[Extracted records]
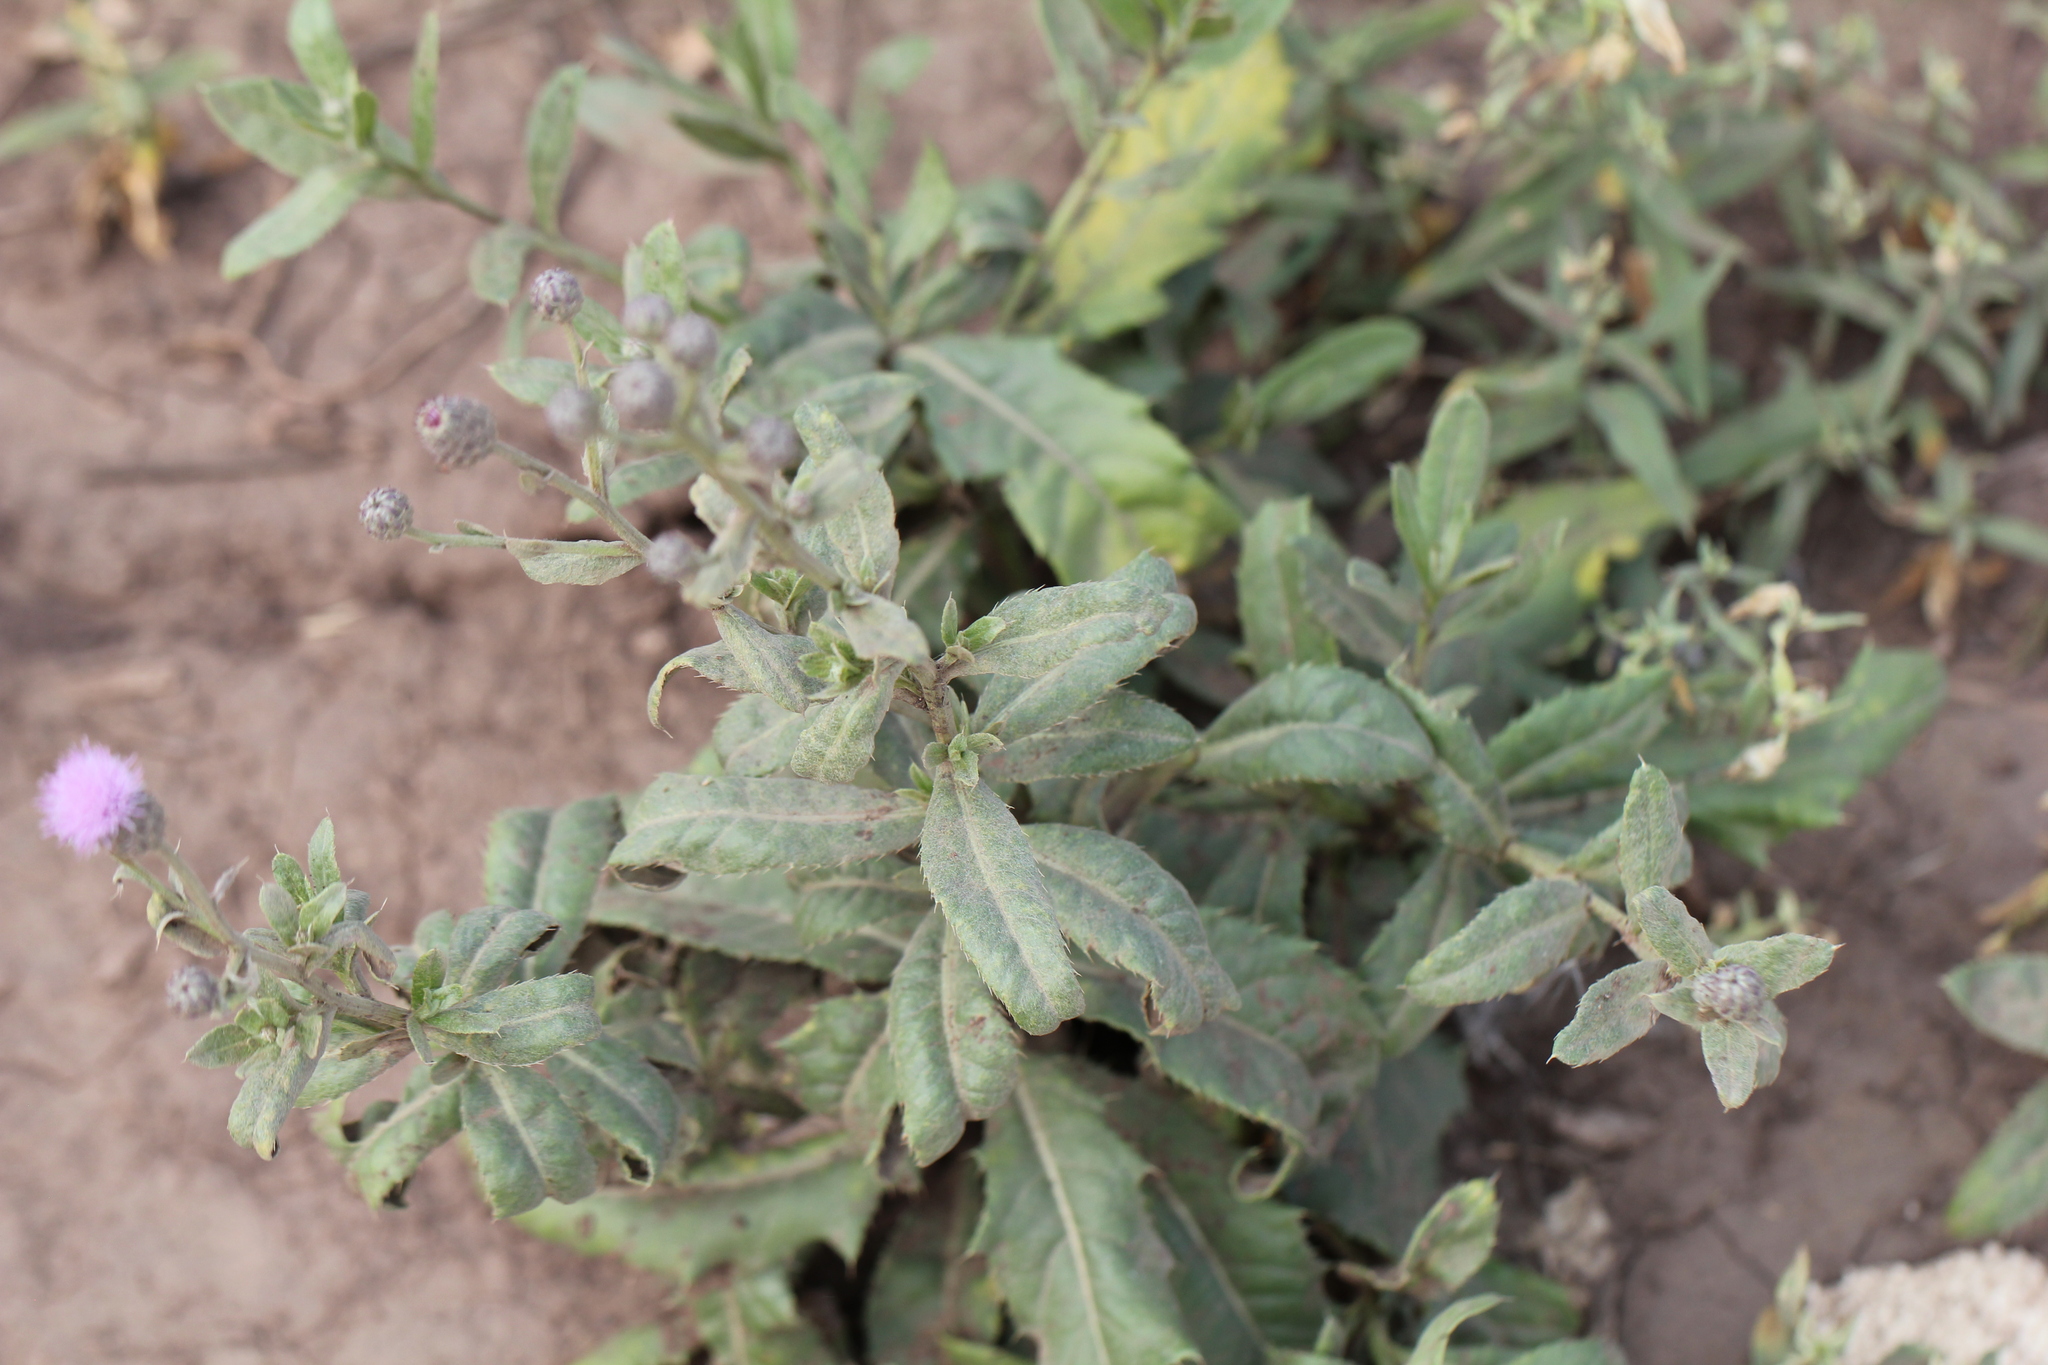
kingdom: Plantae
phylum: Tracheophyta
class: Magnoliopsida
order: Asterales
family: Asteraceae
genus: Cirsium
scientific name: Cirsium arvense
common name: Creeping thistle
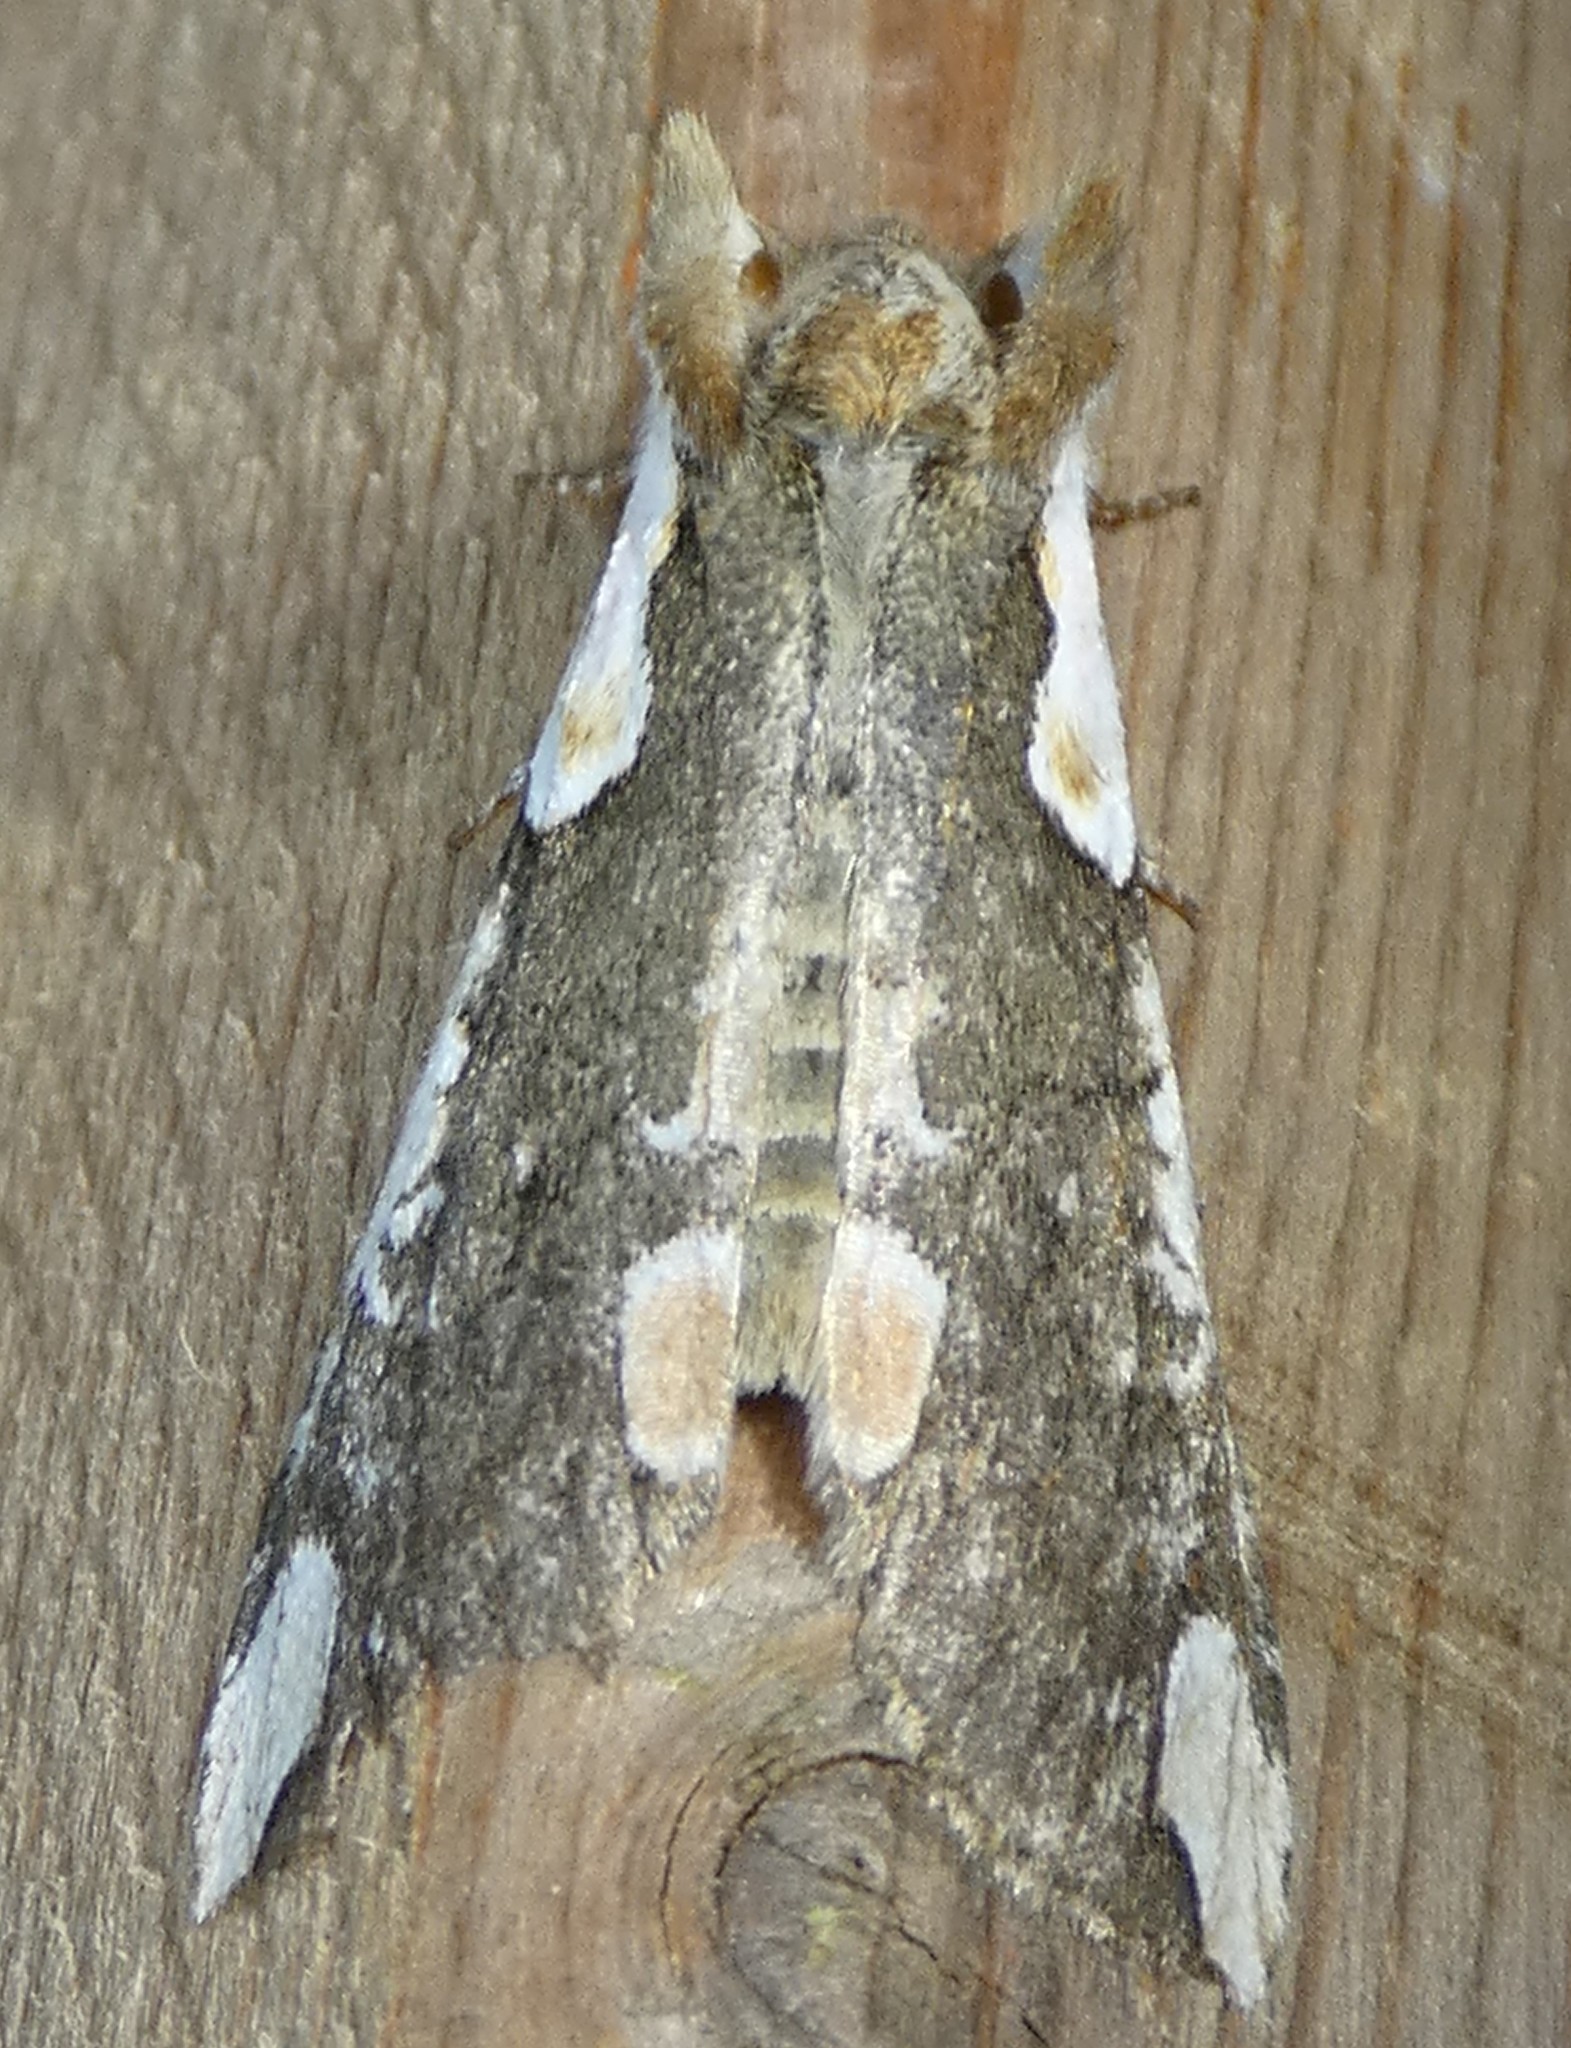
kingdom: Animalia
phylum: Arthropoda
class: Insecta
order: Lepidoptera
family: Drepanidae
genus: Euthyatira
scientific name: Euthyatira pudens
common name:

# [Instructions for the task]
Pull out the part of the listing that opens with the line containing "common name: Creeping thistle" and runs through the end of the listing, both ends included, copying each line verbatim. Omit the pictures.

# [Result]
common name: Creeping thistle
kingdom: Animalia
phylum: Arthropoda
class: Insecta
order: Lepidoptera
family: Drepanidae
genus: Euthyatira
scientific name: Euthyatira pudens
common name:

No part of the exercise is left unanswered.